A seductive literary mystery and mutigenerational story inspired by true events, The Last Confessions of Sylvia P. imaginatively brings into focus the period of promise and tragedy that marked the writing of Sylvia Plath’s modern classic The Bell Jar. Lee Kravetz uses a prismatic narrative formed from three distinct fictional perspectives to bring Plath to life—that of her psychiatrist, a rival poet, and years later, a curator of antiquities.
Estee, a seasoned curator for a small Massachusetts auction house, makes an astonishing find: the original manuscript of Sylvia Plath’s semi-autobiographical novel, The Bell Jar, written by hand in her journals fifty-five years earlier. Vetting the document, Estee will discover she’s connected to Plath’s legacy in an unexpected way.

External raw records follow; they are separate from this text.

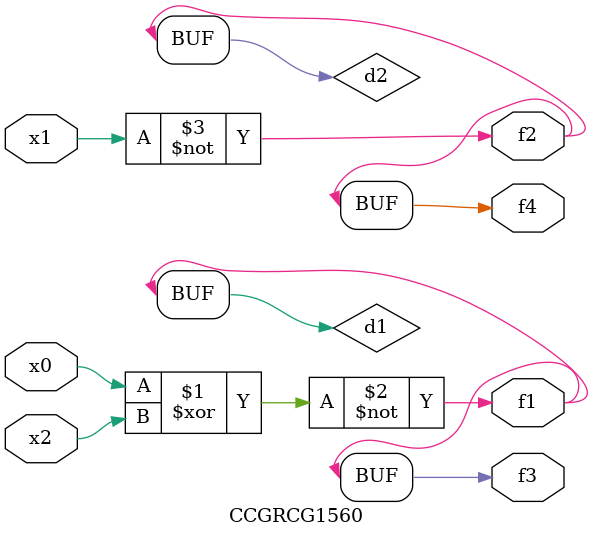
<source format=v>
module CCGRCG1560(
	input x0, x1, x2,
	output f1, f2, f3, f4
);

	wire d1, d2, d3;

	xnor (d1, x0, x2);
	nand (d2, x1);
	nor (d3, x1, x2);
	assign f1 = d1;
	assign f2 = d2;
	assign f3 = d1;
	assign f4 = d2;
endmodule

</source>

Plath’s psychiatrist, Dr. Ruth Barnhouse, treats Plath during the dark days she spends at McLean Hospital following a suicide attempt, and eventually helps set the talented poet and writer on a path toward literary greatness.
Poet Boston Rhodes, a malicious literary rival, pushes Plath to write about her experiences at McLean, tipping her into a fatal spiral of madness and ultimately forging her legacy.
Like Michael Cunningham’s The Hours, Paula McLain’s The Paris Wife, and Theresa Anne Fowler’s Z: A Novel of Zelda Fitzgerald, The Last Confessions of Sylvia P. bridges fact and fiction to imagine the life of a revered writer. Suspenseful and beautifully written, Kravetz’s masterful literary novel is a hugely appealing read.